**Text provided**

--- Start ---

A Window on a Lost World

  • Share
  • Read Later
Let us now praise famous men. Fifty years ago this week, a New Zealander and a Nepalese became the first people to stand on the top of the world: the summit of Mount Everest. In modern times, we're not always lucky in our heroes, perhaps because, having elevated skepticism to a virtue, we don't allow ourselves to be. But by all accounts, Edmund Hillary, who is still alive, and Tenzing Norgay, who died in 1986, were the real deal. Hillary was a beekeeper; Tenzing, in effect, a professional climber from the Sherpa community in the Himalayan foothills. The two men, wrote Jan Morris in TIME three years ago — and as a young journalist in the Everest party, Morris had known them both — were "cheerful and courageous fellows doing what they liked doing, and did, best." In their lives after Everest, their reputations as decent, honest individuals remain secure.

But there are reasons to celebrate this anniversary other than the character of Hillary and Tenzing. The records of the 1953 British Commonwealth expedition — especially The Ascent of Everest, a magnificent book written by the team's leader, John Hunt — are a window on a lost world. The assault on the mountain was made by young men who had been forced to grow up fast. Many of them had fought in World War II; one of them, Charles Wylie, had been a prisoner of the Japanese at the notorious Changi camp in Singapore. The experience of wartime meant that the expedition was planned as a military exercise. At Sandhurst, the British West Point, Hunt had been first in his class and later served on the staff of the Supreme Allied Commander in Europe. He was a man who paid appropriate attention to morale, logistics, supplies and technology. If, like me, you listened to General Tommy Franks and Defense Secretary Donald Rumsfeld blather on about their "plan" during the Iraq war and wondered what such a thing might look like, then you should read Appendix III of Hunt's book, which in nine crisp pages ("Memorandum: Basis for Planning") shows why good soldiers are not — cannot be — fools.

--- End ---

**Problems and tasks**
1) In the Everest anniversary essay, why was the 1953 expedition planned as a military exercise? Answer in one to three sentences.
2) According to the Everest anniversary essay, what was Edmund Hillary's occupation?

**Entries supplied**

--- Start ---

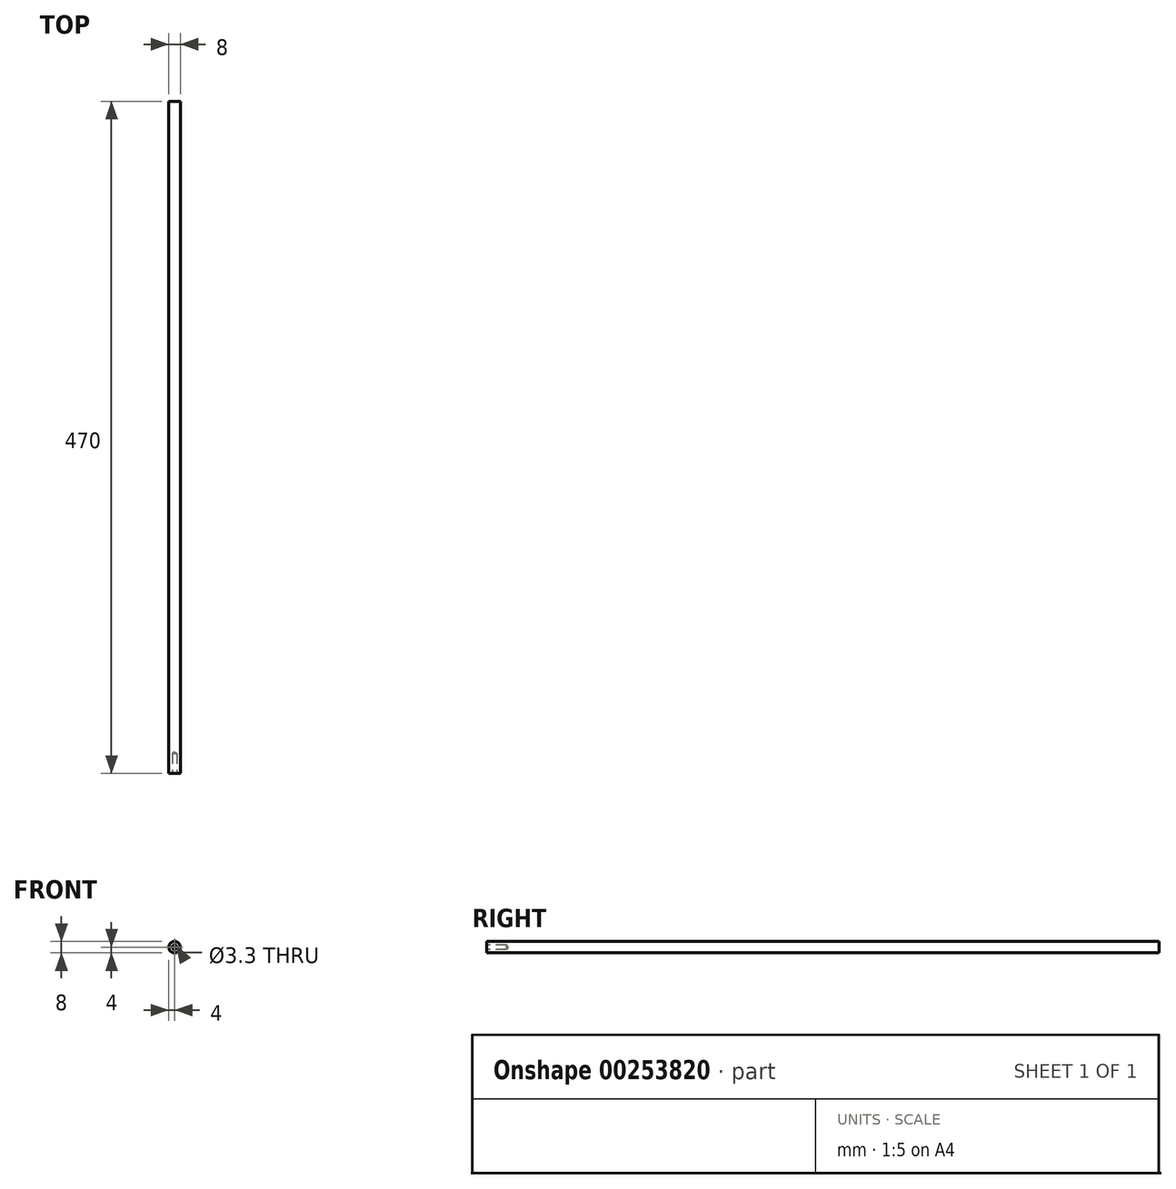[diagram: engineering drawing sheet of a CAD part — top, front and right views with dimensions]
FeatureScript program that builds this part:
annotation { "Feature Type Name" : "Feature", "Feature Type Description" : "" }
export const myFeature = defineFeature(function(context is Context, id is Id, definition is map)
    precondition{}
    {
        {
            var Q0;
            Q0=qCreatedBy(makeId("Front.planeOp"),FACE);
            var sketch = newSketch(context, id + "F0", { "sketchPlane" : qUnion([Q0])});
            skCircle(sketch, "E0", {"center": v(0, 0) * mm, "radius": 4 * mm});
            skSolve(sketch);
        }
        {
            var Q0;
            Q0=makeQuery(id+"F0.imprint","IMPRINT",FACE,{"disambiguationData":[TD([[makeQuery(id+"F0.imprint","IMPRINT",EDGE,{"derivedFrom":sQuery(id+"F0.wireOp",EDGE,"E0")}),1.0]])]});
            extrude(context, id + "F1", {"entities" : qUnion([Q0]), "offsetDistance" : 25 * mm, "depth" : 470 * mm});
        }
        {
            var Q0;
            Q0=makeQuery(id+"F1.opExtrude","CAP_FACE",FACE,{"disambiguationData":[OSD([sQuery(id+"F0.wireOp",EDGE,"E0")])],"isStart":false});
            var sketch = newSketch(context, id + "F2", { "sketchPlane" : qUnion([Q0])});
            skPoint(sketch, "E1", {"position": v(0, 0) * mm});
            skSolve(sketch);
        }
        {
            var Q0;
            Q0=sQuery(id+"F2.wireOp",VERTEX,"E1");
            var Q1;
            Q1=makeQuery(id+"F1.opExtrude","SWEPT_BODY",BODY,{"disambiguationData":[OSD([sQuery(id+"F0.wireOp",EDGE,"E0")])]});
            hole(context, id + "F3", {"style" : HoleStyle.SIMPLE, "endStyle" : HoleEndStyle.BLIND, "standardTappedOrClearance" : lookupTablePath({ "standard" : "ISO", "engagement" : "75%", "pitch" : "0.7 mm", "size" : "M4", "type" : "Tapped" }), "standardBlindInLast" : lookupTablePath({ "standard" : "ISO", "fit" : "Normal", "engagement" : "75%", "pitch" : "0.7 mm", "size" : "M4", "type" : "Clearance & tapped" }), "holeDiameter" : 3.3 * mm, "majorDiameter" : 4 * mm, "showTappedDepth" : true, "holeDepth" : 14.1 * mm, "isTappedThrough" : true, "tappedDepth" : 12 * mm, "tapClearance" : 3, "locations" : qUnion([Q0]), "scope" : qUnion([Q1])});
        }
    });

--- End ---

**Worked solutions**
1) It was planned that way because of the experience of wartime. Many of the young men on the expedition had fought in World War II, and one, Charles Wylie, had been a prisoner of the Japanese at the Changi camp in Singapore.

2) He was a beekeeper.